ISA attacks Productivity Commission “disconnect”


Industry Super Australia (ISA) has challenged the Productivity Commission (PC) arguing that its key draft report on superannuation contains a “disconnect” between its key findings and policy recommendations, particularly around the under-performance of retail funds and self-managed superannuation funds (SMSFs).
As well, the ISA has argued that financial advisers should be held liable for the quality of the advice they provide around the establishment of SMSFs.
In a confronting submission responding to the PC draft report on Assessing Efficiency and Competitiveness in the superannuation industry, ISA said that while the PC had found that the main sources of underperformance lay in the retail, choice and SMSF segments, it had nonetheless insisted that insisted that “it is the industrial default segment (where most funds are operated on a not-for-profit basis) that requires radical change”.
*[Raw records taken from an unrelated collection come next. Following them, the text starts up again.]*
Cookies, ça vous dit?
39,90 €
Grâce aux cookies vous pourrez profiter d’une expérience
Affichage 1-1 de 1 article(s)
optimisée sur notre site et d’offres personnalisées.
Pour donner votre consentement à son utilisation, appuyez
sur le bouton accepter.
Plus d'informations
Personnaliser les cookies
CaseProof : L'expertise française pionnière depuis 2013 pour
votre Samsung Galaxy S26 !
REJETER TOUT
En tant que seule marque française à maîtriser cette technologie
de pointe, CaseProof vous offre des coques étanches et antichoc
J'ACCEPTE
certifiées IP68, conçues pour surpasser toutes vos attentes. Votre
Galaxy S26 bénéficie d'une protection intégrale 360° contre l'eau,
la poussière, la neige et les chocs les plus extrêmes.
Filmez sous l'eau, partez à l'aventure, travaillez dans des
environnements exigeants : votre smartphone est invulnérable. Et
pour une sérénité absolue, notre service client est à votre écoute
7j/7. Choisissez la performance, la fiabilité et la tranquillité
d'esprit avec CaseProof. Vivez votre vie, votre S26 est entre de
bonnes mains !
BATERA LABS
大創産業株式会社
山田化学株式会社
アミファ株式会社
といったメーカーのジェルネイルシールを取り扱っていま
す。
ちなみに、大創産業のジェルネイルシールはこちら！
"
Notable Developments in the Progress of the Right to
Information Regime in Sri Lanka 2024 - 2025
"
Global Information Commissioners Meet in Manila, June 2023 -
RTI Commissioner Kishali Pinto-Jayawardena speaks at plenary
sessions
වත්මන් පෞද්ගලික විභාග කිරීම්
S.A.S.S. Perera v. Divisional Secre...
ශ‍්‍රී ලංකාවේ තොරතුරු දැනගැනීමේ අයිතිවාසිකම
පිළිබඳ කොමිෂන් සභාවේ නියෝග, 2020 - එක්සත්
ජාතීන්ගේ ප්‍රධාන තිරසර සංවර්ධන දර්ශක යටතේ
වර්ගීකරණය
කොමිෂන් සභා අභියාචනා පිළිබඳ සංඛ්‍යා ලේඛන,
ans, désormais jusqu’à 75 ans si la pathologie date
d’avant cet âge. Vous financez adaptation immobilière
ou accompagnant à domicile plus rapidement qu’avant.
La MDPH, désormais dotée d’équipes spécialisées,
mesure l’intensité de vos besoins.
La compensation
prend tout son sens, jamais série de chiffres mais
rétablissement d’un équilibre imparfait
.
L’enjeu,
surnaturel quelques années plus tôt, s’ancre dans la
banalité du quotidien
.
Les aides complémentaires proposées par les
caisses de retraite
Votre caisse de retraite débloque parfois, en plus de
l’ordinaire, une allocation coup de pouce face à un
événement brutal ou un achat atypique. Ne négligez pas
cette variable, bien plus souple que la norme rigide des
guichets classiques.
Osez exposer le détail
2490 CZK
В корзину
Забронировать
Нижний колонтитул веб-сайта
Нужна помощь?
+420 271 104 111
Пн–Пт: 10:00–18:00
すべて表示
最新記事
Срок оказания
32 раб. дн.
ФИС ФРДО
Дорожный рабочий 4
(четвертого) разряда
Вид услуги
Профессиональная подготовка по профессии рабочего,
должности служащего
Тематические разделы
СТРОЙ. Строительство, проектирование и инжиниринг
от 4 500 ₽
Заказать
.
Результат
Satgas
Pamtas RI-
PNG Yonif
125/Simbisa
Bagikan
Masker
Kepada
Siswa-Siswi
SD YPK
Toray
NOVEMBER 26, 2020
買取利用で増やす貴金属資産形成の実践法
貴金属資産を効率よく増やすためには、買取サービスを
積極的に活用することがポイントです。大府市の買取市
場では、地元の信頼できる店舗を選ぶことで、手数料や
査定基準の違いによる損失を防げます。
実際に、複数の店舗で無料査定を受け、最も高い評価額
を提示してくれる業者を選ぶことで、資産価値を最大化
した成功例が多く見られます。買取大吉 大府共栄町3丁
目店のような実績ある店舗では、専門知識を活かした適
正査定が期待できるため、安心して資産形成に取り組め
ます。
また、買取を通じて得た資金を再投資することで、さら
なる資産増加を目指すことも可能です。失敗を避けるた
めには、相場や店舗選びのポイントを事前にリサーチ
It claimed that despite the strong performance of the industrial default safety net and the not-for-profit segment, rather than consider how to make what works perform even better, the draft report “recommends tearing-up present default arrangements and replacing them with an untested and high-risk alternative named ‘Assisted Employee Choice’ (AEC)”.
The ISA then claimed that, if implemented, the AEC would “substantially increase the risk that millions of employees will find themselves marketed, advised and sold into the very segments that the Draft Report has identified as poor performing: retail, choice and SMSFs”.
“The Draft Report’s apparent willingness to tolerate underperformance in the retail, choice and SMSF sectors indicates that the Inquiry does not understand what the superannuation system is for,” the ISA said. “Contributions were mandated in 1992 for social policy purposes: to increase future retirement incomes for all, and to allow future governments to allocate more resources to other social needs. In this context, the performance of all parts of the superannuation system should be a public policy priority.”
The ISA submission went on to argue that the Choice and SMSF sector required substantial reform if they were to be maintained in a credible system.
“To protect members from being sold out of the industrial safety net, products that wish to solicit default members must meet a member best interest threshold. This would be a ‘better-off test’ in which the trustee of the incoming assets must make a reasonable determination that the member would better-off financially if they joined the non-FWC reviewed product(s) being offered,” it said.
“Separately, non-FWC approved funds could be subject to an ‘earned-profits’ requirement in which it (or the average fund member) must attain above-median net returns for a specified period before it was allowed to pay profits to shareholders while soliciting default members.”
“SMSF formation should be subject to much stronger regulation: (1) Formation should be pursuant to the recommendation of an independent, licensed financial advisor; (2) The advisor’s recommendation should be subject to liability for the quality of the advice, accuracy of the representations therein, and for the sufficiency of the process by which the advice was prepared (however, satisfactory process would not excuse poor quality advice or misleading statements or omissions), and (3) SMSFs could only be formed with a sufficient starting minimum balance amount, that would be indexed.”